Statistik memperkuat penilaian tersebut. Mengutip Football365, dalam dua laga terakhir, Isak hanya mencatat dua tembakan tepat sasaran, sementara Gyokeres hanya satu. Dengan kombinasi striker yang diharapkan menjadi duet paling berbahaya di Eropa, Swedia justru terlihat tumpul dan kehilangan arah melawan Kosovo, tim yang hanya pernah menang 2 kali dalam 22 laga kualifikasi Piala Dunia sejak bergabung dengan UEFA pada 2016. Lebih memilukannya lagi, 2 kemenangan itu justru diperoleh saat melawan Swedia.
3. Hubungan yang memburuk dengan publik Swedia makin menggoyahkan posisi Tomasson
Kekalahan 0-1 dari Kosovo di Gothenburg, Swedia, menjadi titik nadir dari perjalanan Jon Dahl Tomasson. Swedia hanya mengumpulkan satu poin dari empat laga dan terdampar di dasar klasemen Grup B kualifikasi Piala Dunia 2026. Media dan pengamat menilai sang pelatih telah melupakan apa arti menjadi ‘Swedia’ yang lekat dengan disiplin, efisiensi, dan kebersamaan. Kekalahan beruntun itu juga menandai hilangnya koneksi antara tim nasional dan publik yang kian kecewa dengan arah permainan yang dianggap asing dan arogan.

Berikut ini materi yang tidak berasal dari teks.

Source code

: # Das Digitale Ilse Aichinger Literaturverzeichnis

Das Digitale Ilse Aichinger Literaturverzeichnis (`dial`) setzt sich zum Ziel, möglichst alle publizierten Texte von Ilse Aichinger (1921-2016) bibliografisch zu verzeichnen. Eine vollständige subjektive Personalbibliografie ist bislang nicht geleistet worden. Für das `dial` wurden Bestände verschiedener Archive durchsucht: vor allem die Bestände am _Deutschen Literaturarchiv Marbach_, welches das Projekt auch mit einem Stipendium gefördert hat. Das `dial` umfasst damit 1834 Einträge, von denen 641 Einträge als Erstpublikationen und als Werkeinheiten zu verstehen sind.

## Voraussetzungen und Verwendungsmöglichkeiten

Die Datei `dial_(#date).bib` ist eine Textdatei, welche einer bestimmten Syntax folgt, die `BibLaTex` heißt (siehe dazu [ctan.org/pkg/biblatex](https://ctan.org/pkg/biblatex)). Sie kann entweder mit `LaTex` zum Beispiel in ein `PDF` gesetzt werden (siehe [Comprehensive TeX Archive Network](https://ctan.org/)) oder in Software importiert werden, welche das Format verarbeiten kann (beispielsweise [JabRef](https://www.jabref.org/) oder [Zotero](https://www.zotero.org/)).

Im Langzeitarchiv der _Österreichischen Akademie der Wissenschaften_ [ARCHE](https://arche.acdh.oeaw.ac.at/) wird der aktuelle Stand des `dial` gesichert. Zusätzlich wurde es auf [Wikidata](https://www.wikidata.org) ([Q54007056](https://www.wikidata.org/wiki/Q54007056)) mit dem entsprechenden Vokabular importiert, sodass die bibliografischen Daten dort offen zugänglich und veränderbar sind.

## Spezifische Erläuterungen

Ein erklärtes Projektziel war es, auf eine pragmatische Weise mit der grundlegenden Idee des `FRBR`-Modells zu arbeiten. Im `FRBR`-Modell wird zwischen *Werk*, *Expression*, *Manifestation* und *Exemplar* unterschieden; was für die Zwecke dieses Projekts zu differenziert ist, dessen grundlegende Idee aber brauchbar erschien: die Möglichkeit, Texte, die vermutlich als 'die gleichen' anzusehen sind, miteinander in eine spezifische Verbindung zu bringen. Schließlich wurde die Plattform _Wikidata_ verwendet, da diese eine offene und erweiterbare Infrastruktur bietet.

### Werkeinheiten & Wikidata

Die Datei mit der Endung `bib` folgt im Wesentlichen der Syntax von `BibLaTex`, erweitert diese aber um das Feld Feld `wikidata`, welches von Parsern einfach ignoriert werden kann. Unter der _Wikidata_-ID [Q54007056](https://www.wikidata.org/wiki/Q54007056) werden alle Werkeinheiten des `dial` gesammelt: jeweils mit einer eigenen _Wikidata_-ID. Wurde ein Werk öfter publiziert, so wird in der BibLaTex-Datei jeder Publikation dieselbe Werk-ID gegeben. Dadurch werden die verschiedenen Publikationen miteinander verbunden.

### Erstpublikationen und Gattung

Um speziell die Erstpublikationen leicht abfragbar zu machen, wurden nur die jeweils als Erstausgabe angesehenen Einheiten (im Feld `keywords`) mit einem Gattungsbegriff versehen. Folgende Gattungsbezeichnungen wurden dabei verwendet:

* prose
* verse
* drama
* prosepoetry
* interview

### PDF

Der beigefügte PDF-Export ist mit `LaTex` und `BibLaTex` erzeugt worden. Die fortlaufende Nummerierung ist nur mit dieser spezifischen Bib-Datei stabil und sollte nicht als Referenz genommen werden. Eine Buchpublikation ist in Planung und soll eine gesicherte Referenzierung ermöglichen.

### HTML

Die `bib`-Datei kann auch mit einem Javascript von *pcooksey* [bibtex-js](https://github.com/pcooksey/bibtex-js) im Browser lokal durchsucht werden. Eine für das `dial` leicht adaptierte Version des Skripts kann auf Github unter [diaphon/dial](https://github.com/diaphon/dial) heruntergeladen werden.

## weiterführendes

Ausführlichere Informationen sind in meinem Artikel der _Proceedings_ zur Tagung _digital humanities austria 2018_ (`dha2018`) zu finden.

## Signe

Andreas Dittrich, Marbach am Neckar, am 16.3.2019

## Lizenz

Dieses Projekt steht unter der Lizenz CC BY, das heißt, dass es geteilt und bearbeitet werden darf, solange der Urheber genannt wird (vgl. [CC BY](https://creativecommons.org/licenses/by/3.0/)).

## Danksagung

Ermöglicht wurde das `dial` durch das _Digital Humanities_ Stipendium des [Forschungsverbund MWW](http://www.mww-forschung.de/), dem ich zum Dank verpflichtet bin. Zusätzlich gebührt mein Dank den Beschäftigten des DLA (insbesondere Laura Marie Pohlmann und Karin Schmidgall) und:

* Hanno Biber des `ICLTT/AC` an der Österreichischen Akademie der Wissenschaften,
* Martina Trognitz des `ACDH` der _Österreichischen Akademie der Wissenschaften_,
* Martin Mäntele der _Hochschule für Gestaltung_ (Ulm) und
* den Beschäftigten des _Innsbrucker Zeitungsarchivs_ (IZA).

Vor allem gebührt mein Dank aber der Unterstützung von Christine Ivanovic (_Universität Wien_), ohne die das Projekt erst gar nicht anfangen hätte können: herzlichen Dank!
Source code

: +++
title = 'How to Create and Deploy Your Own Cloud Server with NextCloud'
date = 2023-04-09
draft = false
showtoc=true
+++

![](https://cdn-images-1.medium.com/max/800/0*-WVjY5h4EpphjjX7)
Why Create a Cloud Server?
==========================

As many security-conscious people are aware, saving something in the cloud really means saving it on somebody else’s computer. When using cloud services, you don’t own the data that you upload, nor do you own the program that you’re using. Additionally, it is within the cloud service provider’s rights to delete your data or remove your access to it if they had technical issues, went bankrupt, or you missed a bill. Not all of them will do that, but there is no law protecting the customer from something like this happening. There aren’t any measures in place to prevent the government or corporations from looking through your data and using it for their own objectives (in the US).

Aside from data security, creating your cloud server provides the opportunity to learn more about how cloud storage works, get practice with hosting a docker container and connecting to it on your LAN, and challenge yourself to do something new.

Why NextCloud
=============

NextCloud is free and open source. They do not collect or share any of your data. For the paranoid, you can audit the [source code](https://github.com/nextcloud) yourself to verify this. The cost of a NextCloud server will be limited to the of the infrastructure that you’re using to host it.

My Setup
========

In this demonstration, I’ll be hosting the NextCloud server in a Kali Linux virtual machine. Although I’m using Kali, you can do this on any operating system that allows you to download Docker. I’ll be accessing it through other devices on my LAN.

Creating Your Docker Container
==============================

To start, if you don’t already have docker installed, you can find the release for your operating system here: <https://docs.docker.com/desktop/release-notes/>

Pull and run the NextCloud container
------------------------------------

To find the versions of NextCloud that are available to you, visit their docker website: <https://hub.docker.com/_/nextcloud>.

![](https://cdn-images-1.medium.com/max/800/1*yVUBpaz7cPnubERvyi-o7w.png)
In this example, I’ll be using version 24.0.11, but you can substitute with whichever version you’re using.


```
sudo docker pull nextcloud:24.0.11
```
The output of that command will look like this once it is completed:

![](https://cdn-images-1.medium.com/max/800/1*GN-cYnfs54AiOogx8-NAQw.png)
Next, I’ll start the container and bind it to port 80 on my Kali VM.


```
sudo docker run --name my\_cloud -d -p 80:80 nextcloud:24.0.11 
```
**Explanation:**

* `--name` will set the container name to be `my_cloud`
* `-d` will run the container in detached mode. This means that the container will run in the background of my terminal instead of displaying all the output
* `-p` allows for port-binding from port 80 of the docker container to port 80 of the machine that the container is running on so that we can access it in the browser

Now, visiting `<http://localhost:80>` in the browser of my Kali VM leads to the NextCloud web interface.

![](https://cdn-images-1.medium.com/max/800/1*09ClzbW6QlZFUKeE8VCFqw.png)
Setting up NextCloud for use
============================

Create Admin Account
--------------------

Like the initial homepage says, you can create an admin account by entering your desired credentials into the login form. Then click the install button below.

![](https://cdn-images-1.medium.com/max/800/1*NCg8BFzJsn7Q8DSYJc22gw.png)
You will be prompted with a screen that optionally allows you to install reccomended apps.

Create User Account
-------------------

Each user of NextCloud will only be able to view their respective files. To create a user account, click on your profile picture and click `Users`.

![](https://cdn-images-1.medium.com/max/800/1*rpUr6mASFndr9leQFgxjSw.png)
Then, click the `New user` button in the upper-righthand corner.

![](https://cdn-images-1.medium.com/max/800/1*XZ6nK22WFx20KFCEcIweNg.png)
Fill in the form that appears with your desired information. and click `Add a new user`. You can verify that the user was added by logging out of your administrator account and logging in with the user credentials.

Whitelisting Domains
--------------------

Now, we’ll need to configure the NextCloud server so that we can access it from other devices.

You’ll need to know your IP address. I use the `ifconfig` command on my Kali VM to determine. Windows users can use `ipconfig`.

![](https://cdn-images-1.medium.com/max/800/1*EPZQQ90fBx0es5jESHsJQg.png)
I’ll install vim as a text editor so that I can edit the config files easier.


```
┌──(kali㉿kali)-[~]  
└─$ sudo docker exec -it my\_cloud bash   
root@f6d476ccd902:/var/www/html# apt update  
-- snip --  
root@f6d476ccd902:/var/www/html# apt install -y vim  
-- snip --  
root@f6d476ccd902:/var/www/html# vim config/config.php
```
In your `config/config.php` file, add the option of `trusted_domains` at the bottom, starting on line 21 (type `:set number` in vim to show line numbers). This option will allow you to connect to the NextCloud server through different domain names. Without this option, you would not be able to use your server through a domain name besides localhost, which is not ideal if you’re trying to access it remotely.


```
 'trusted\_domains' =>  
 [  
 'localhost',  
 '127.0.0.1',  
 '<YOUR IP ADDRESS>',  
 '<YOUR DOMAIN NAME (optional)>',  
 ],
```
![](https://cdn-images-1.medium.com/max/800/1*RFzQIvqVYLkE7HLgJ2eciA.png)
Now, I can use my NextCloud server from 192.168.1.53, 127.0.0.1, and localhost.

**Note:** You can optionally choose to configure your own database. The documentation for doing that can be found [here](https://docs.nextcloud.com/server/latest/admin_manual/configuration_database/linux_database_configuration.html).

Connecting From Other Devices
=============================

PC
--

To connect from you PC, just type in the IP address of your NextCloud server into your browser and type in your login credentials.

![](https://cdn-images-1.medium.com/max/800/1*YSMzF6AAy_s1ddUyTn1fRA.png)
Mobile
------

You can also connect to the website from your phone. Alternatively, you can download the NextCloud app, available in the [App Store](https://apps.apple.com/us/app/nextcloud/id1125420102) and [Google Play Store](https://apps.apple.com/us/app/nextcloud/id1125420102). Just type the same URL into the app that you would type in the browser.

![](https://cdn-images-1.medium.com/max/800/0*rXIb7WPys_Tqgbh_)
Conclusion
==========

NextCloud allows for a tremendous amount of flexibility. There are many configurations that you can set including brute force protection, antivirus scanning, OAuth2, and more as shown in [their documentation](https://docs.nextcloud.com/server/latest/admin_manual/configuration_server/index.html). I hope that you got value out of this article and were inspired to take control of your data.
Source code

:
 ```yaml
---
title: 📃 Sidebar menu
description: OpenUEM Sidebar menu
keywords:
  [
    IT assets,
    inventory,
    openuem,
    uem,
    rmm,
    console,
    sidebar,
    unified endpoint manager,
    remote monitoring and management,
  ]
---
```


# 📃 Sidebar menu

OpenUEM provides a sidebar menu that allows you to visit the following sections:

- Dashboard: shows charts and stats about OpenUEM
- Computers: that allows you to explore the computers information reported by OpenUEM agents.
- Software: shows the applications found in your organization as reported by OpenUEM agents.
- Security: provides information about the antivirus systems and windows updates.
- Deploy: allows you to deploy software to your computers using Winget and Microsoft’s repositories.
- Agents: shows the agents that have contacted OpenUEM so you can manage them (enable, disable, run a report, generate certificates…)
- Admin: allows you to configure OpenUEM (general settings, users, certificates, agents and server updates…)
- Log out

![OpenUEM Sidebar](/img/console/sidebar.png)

Faktor nontaktis turut mempercepat keretakan hubungan tersebut. Tomasson kerap berbicara menggunakan bahasa Inggris dalam wawancara resmi, yang menciptakan jarak emosional dengan suporter dan jurnalis. Statusnya sebagai pelatih asal Denmark, negara rival historis Swedia, makin memperkeruh persepsi publik, terutama setelah muncul spanduk dengan ejekan “danskjavel” (Si Denmark b******n). Beberapa analis domestik menilai komunikasi yang kaku serta ketidakhadirannya secara sosial di Swedia membuatnya kehilangan kendali di ruang ganti.
Pihak federasi akhirnya mengambil keputusan tegas usai menghadapi Kosovo. Selain menjadi pelatih asing pertama dalam sejarah Swedia, Tomasson juga mencatat sejarah baru sebagai pelatih pertama tim nasional yang diberhentikan secara resmi. Setelah pemecatannya, nama Graham Potter muncul sebagai kandidat kuat penerus. Memiliki rekam jejak melatih di Swedia bersama OFK Ostersund, ia secara terbuka mengungkapkan kesediaannya menukangi timnas karena masih menyimpan ikatan emosional dengan negara itu.
Ambisi Jon Dahl Tomasson merevolusi Timnas Swedia ternyata tak membawa kemajuan. Meskipun diperkuat skuad berisi pemain elite Premier League, ia gagal menjadikan modernisasi taktik sebagai penyelamat tim yang tengah karam.